Placerias is a rare component of North American Triassic faunas, though one site is a major exception to this rule. In 1930, Charles Camp and Samuel Welles (of the University of California, Berkeley) discovered an enormous concentration of Placerias fossils near St. Johns, southeast of the Petrified Forest in the Chinle Formation of Arizona. This site has since become known as the 'Placerias Quarry'. Over 1600 Placerias bones are known from this one location, representing about 41 individuals. Despite this abundance, none of the fossils are articulated (i.e., no bones are connected to each other), which poses a challenge for reconstructing the animal's exact proportions. Sedimentological features of the site indicate a low-energy depositional environment, possibly flood-plain or overbank. Bones are associated mostly with mudstones and a layer that contains numerous carbonate nodules.

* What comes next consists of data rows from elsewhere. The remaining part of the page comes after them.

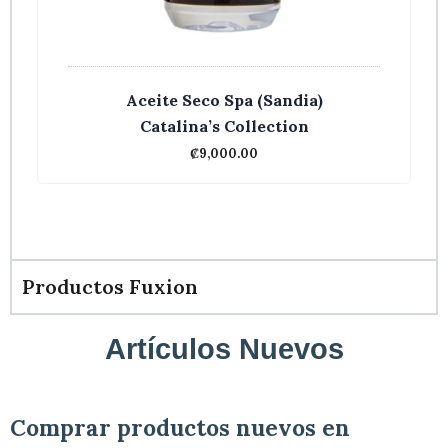
Aceite Seco Spa (Sandia)
Catalina’s Collection
₡
9,000.00
Productos Fuxion
Artículos Nuevos
Comprar productos nuevos en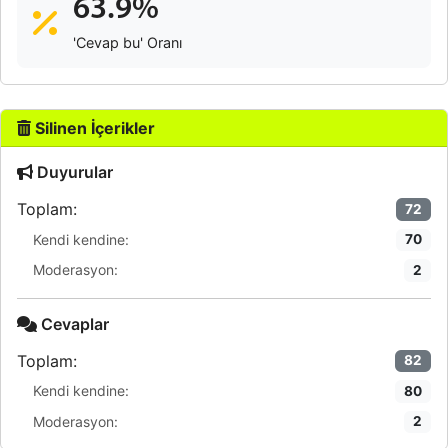
63.9%
'Cevap bu' Oranı
Silinen İçerikler
Duyurular
Toplam:
72
Kendi kendine:
70
Moderasyon:
2
Cevaplar
Toplam:
82
Kendi kendine:
80
Moderasyon:
2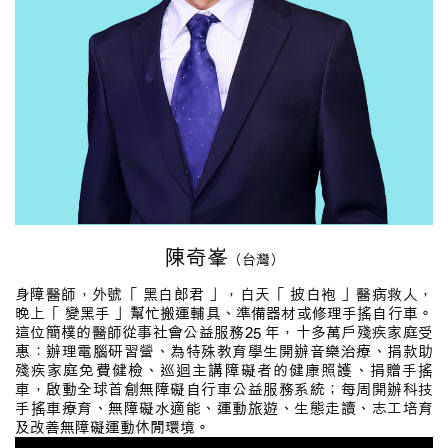
陳奇峯
（台灣）
身障醫師，外號「 黑白郎君 」，白天「 披白袍 」醫病救人，
晚上「 變黑手 」幫忙搬運輔具、準備器材或修理手搖自行車。
這位簡樸的醫師從事社會公益服務25 年，十多萬戶殘疾家庭受
惠：辦理電腦研習營、為特殊教育學生開辦音樂治療、捐款助
殘疾家庭免費健檢、巡迴主講障礙者的健康照護、捐贈手搖
車，啟動全球首創無障礙自行車公益服務系統；每周開辦科技
手搖車療育、無障礙水適能、運動旅遊、生態走讀、志工培育
及改善無障礙運動休閒環境。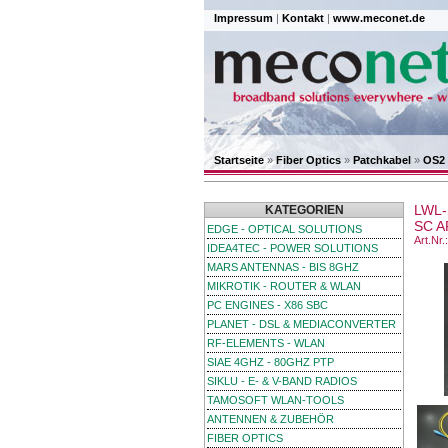
Impressum
|
Kontakt
|
www.meconet.de
Startseite
»
Fiber Optics
»
Patchkabel
»
OS2 
LWL-
KATEGORIEN
SC A
EDGE - OPTICAL SOLUTIONS
Art.Nr
IDEA4TEC - POWER SOLUTIONS
MARS ANTENNAS - BIS 8GHZ
MIKROTIK - ROUTER & WLAN
PC ENGINES - X86 SBC
PLANET - DSL & MEDIACONVERTER
RF-ELEMENTS - WLAN
SIAE 4GHZ - 80GHZ PTP
SIKLU - E- & V-BAND RADIOS
TAMOSOFT WLAN-TOOLS
ANTENNEN & ZUBEHÖR
FIBER OPTICS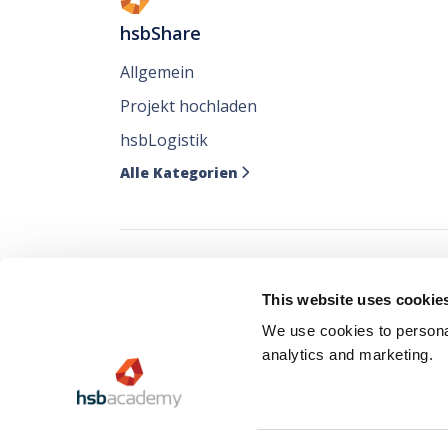
hsbShare
Allgemein
Projekt hochladen
hsbLogistik
Alle Kategorien

Verfolgen Sie all
This website uses cookie
wo Sie sie mögen
We use cookies to personal
analytics and marketing.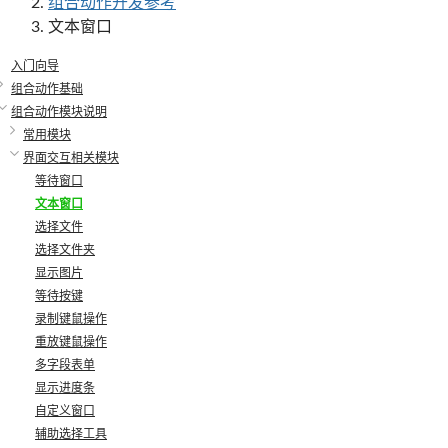
组合动作开发参考
文本窗口
入门向导
组合动作基础
组合动作模块说明
常用模块
界面交互相关模块
等待窗口
文本窗口
选择文件
选择文件夹
显示图片
等待按键
录制键鼠操作
重放键鼠操作
多字段表单
显示进度条
自定义窗口
辅助选择工具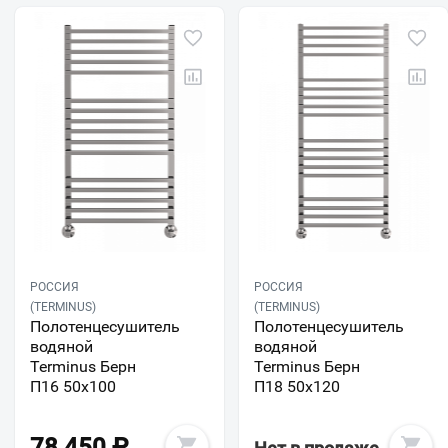
РОССИЯ
РОССИЯ
(TERMINUS)
(TERMINUS)
Полотенцесушитель
Полотенцесушитель
водяной
водяной
Terminus Берн
Terminus Берн
П16 50х100
П18 50х120
78 450
₽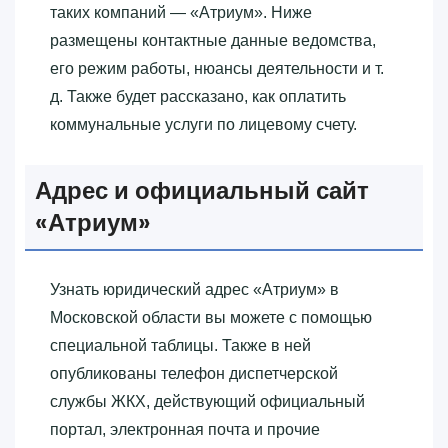
таких компаний — «‎Атриум»‎. Ниже
размещены контактные данные ведомства,
его режим работы, нюансы деятельности и т.
д. Также будет рассказано, как оплатить
коммунальные услуги по лицевому счету.
Адрес и официальный сайт
«‎Атриум»‎
Узнать юридический адрес «‎Атриум»‎ в
Московской области вы можете с помощью
специальной таблицы. Также в ней
опубликованы телефон диспетчерской
службы ЖКХ, действующий официальный
портал, электронная почта и прочие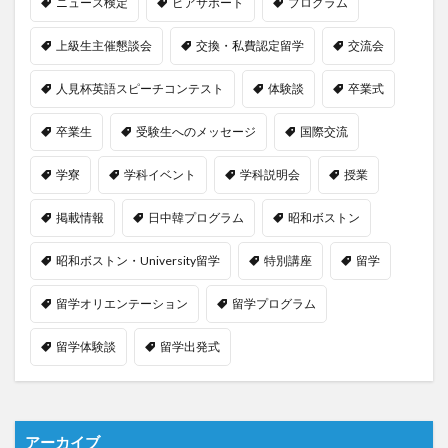
ニュース検定
ピアサポート
プログラム
上級生主催懇談会
交換・私費認定留学
交流会
人見杯英語スピーチコンテスト
体験談
卒業式
卒業生
受験生へのメッセージ
国際交流
学寮
学科イベント
学科説明会
授業
掲載情報
日中韓プログラム
昭和ボストン
昭和ボストン・University留学
特別講座
留学
留学オリエンテーション
留学プログラム
留学体験談
留学出発式
アーカイブ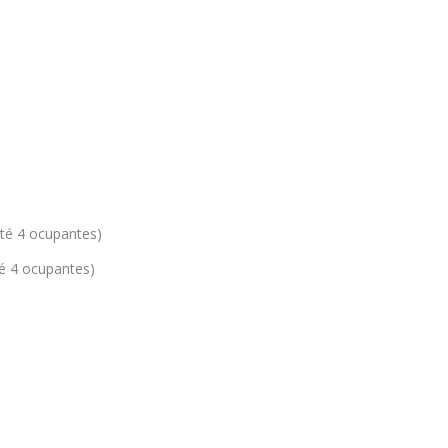
até 4 ocupantes)
té 4 ocupantes)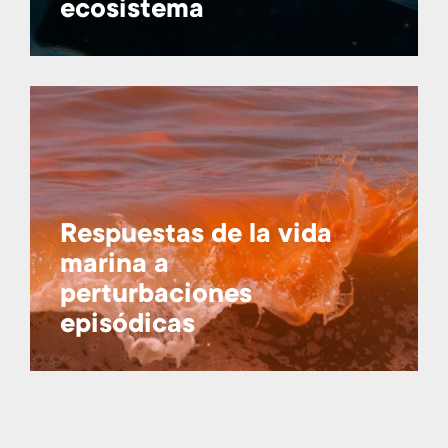
ecosistema
Respuestas de la vida
marina a
perturbaciones
episódicas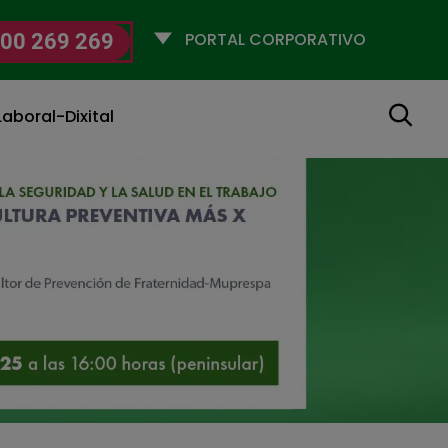
Selecciona
00 269 269
un
perfil
Buscar
aboral-Dixital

Placerias was originally considered the last of the dicynodonts, although other Late Triassic dicynodonts, such as Lisowicia and Pentasaurus have since been discovered. (Note: A report of a dicynodont fossil from the Cretaceous Period proved to be neither Cretaceous nor a dicynodont; it proved to be a specimen of a diprotodontid marsupial that probably dates to the Pliocene or Pleistocene.)

== Palaeobiology ==

=== Growth ===
P. hesternus outer cortical primary bone is generally zonal fibrolamellar in orientation, with a parallel-fibred peripheral layer. This suggests that P. hesternus experienced rapid osteogenesis punctuated by intervals of slower growth. Also, an external fundamental system has been described from a very large P. hesternus tibia, suggesting that this feature developed following the attainment of maximum size and cessation of growth.